Beneath this task are records; print exactly the stretch of them from the line with "Si busca un" through the line with "Последние обновления в", both ends included.

** Dataset entries follows **

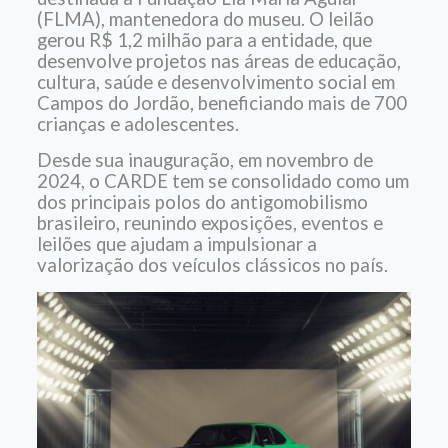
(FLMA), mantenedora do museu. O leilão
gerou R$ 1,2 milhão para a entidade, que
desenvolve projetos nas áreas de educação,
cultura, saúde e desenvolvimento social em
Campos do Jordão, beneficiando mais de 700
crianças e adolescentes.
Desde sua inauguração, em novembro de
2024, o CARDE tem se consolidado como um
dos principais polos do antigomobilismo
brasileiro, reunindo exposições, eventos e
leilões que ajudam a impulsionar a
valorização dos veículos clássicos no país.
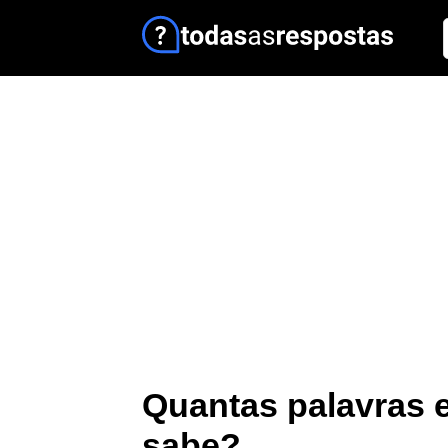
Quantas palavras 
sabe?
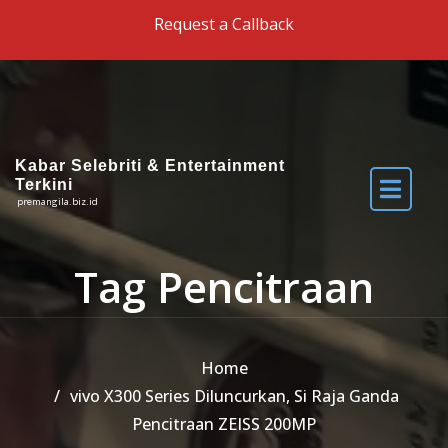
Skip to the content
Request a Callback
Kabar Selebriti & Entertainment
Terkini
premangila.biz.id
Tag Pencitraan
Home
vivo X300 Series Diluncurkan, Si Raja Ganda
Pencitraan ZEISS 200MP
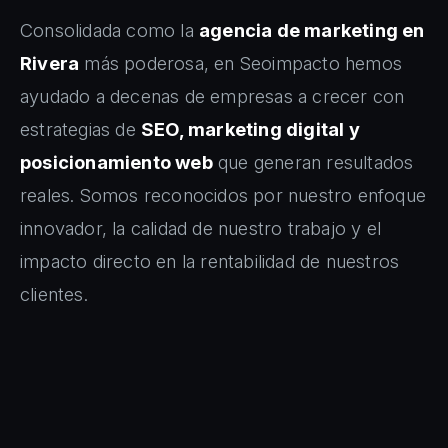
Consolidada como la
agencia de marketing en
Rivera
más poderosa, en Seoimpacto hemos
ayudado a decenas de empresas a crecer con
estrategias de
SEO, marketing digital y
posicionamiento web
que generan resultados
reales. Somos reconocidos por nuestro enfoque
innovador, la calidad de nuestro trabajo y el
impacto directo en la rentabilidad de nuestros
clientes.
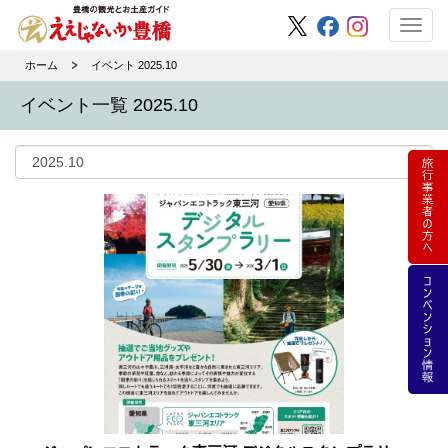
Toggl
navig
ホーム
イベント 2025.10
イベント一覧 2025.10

** End of Dataset entries **
** Dataset entries follows **

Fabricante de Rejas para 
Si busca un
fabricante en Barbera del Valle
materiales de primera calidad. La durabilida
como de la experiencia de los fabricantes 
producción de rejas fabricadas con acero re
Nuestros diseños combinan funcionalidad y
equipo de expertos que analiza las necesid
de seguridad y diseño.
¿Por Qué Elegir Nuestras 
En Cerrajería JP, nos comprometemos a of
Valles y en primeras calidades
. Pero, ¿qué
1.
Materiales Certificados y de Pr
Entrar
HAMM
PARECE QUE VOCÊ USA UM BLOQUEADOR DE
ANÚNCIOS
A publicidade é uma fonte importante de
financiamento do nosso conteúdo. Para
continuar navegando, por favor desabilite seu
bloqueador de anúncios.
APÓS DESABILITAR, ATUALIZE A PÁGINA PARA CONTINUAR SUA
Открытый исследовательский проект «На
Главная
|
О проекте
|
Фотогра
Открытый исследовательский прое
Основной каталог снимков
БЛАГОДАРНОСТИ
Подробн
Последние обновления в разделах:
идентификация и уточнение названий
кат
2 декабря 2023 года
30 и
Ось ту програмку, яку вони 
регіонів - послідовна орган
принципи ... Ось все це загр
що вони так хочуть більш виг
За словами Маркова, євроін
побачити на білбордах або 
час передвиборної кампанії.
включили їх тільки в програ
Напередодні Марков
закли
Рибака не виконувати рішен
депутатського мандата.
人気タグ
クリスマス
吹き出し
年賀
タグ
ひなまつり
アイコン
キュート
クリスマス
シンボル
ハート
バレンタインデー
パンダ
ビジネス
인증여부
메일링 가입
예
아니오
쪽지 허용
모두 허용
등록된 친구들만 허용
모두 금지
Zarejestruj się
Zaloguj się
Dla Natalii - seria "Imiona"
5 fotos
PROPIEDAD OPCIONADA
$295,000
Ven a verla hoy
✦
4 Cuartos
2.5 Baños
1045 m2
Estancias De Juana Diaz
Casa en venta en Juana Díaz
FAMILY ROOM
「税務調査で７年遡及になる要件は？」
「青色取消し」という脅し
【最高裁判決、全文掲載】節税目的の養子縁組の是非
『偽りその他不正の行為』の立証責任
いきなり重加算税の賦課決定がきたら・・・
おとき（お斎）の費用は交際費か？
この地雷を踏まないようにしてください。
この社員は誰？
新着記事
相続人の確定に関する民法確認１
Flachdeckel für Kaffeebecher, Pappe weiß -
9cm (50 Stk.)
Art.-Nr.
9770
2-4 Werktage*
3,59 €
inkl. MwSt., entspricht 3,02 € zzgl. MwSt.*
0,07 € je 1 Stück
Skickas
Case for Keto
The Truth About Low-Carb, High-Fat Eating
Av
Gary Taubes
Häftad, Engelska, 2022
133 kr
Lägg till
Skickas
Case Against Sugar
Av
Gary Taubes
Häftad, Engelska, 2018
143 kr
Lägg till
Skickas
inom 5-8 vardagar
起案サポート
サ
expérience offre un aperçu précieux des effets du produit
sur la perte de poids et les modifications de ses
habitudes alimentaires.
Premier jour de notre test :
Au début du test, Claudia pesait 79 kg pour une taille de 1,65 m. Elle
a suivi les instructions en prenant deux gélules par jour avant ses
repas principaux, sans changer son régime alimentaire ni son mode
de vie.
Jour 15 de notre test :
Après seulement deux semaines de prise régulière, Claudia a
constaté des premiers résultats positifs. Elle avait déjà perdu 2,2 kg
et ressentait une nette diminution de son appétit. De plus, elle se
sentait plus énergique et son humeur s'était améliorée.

** End of Dataset entries **

→ **Answer below**:
Si busca un
fabricante en Barbera del Valle
materiales de primera calidad. La durabilida
como de la experiencia de los fabricantes 
producción de rejas fabricadas con acero re
Nuestros diseños combinan funcionalidad y
equipo de expertos que analiza las necesid
de seguridad y diseño.
¿Por Qué Elegir Nuestras 
En Cerrajería JP, nos comprometemos a of
Valles y en primeras calidades
. Pero, ¿qué
1.
Materiales Certificados y de Pr
Entrar
HAMM
PARECE QUE VOCÊ USA UM BLOQUEADOR DE
ANÚNCIOS
A publicidade é uma fonte importante de
financiamento do nosso conteúdo. Para
continuar navegando, por favor desabilite seu
bloqueador de anúncios.
APÓS DESABILITAR, ATUALIZE A PÁGINA PARA CONTINUAR SUA
Открытый исследовательский проект «На
Главная
|
О проекте
|
Фотогра
Открытый исследовательский прое
Основной каталог снимков
БЛАГОДАРНОСТИ
Подробн
Последние обновления в разделах:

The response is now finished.